Every line of the records below that holds the word "Summary" belongs in the answer.

--------------------------------

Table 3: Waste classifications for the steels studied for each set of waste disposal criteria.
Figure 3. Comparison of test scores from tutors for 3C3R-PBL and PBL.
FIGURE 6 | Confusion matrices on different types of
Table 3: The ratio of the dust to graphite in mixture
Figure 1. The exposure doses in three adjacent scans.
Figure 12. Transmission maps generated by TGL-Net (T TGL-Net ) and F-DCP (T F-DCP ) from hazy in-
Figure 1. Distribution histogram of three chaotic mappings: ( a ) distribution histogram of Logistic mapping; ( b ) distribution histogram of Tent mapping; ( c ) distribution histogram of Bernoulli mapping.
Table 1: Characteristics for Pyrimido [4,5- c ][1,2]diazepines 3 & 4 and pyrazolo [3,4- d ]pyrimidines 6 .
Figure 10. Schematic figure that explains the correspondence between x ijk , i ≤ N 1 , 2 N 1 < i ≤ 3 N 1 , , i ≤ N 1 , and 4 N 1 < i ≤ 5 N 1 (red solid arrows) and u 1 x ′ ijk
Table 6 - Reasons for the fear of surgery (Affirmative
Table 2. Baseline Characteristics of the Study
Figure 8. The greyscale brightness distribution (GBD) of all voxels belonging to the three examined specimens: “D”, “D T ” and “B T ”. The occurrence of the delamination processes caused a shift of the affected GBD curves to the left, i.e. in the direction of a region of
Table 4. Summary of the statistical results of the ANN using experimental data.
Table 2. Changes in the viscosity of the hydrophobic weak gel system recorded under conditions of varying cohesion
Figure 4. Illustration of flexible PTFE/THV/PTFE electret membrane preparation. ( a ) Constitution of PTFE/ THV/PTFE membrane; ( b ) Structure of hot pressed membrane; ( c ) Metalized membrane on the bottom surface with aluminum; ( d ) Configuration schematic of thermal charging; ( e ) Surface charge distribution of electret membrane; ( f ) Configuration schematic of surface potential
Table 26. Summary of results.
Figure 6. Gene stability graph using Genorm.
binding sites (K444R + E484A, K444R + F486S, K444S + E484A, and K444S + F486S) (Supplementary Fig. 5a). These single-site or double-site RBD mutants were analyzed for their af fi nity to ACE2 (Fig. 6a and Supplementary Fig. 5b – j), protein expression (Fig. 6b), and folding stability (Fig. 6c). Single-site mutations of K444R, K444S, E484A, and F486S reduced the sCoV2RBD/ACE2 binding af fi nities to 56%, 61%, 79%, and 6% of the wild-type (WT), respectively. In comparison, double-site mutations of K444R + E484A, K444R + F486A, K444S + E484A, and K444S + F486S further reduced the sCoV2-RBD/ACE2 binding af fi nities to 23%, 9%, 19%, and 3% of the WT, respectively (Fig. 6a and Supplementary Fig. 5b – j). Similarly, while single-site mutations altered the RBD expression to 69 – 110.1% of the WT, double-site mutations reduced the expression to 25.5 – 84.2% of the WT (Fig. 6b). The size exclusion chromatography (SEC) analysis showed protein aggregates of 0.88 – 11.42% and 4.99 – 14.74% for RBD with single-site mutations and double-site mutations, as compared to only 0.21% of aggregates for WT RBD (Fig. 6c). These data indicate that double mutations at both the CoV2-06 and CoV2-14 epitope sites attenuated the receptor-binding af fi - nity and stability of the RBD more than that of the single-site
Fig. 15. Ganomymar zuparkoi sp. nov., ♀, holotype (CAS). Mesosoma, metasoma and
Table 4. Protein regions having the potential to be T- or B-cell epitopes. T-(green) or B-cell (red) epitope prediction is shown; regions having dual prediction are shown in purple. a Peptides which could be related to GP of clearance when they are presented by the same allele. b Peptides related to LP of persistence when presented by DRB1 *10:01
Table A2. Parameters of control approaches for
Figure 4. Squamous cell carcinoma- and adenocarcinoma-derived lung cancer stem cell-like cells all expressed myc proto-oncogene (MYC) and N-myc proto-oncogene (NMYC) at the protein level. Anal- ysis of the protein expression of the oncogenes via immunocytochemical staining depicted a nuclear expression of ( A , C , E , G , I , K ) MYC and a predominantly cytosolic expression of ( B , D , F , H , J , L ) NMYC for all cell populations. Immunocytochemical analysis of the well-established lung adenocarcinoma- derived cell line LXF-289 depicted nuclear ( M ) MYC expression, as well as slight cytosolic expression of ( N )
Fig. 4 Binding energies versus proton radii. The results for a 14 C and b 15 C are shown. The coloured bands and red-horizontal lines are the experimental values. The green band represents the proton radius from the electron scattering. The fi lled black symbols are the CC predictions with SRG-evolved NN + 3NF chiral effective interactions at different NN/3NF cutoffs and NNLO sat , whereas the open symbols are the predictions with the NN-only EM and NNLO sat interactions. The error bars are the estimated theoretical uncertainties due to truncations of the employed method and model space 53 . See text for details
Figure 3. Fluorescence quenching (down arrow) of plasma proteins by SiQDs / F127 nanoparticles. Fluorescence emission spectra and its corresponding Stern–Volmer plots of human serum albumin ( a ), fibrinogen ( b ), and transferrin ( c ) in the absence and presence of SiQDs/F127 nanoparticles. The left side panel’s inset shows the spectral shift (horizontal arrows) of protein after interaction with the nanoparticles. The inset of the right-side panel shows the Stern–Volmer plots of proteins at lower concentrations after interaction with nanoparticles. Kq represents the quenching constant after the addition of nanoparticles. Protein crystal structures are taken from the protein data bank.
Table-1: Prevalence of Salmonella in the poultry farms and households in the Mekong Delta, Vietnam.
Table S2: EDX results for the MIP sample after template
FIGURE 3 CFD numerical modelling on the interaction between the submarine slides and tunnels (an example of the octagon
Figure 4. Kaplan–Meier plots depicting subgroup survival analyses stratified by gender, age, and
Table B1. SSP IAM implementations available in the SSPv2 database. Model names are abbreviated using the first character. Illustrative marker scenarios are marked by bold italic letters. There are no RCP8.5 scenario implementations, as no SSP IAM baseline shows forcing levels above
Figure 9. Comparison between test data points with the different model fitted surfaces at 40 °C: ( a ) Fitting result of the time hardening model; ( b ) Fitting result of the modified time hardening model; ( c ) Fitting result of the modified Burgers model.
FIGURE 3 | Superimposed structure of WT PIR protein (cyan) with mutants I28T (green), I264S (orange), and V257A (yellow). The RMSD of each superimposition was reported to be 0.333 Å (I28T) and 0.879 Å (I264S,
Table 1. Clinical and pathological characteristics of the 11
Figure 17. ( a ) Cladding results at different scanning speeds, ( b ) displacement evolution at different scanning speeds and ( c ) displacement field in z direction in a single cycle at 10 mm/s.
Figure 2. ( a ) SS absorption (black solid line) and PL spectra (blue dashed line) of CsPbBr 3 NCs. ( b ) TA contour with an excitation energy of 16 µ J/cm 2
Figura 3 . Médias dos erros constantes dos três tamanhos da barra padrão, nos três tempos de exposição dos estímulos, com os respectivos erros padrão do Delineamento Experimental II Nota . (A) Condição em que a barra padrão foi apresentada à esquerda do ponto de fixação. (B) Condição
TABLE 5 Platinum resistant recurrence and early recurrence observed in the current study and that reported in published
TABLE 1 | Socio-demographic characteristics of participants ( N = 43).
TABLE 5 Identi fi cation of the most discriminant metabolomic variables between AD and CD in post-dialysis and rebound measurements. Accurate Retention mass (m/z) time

--------------------------------

Exercise output:
Table 4. Summary of the statistical results of the ANN using experimental data.
Table 26. Summary of results.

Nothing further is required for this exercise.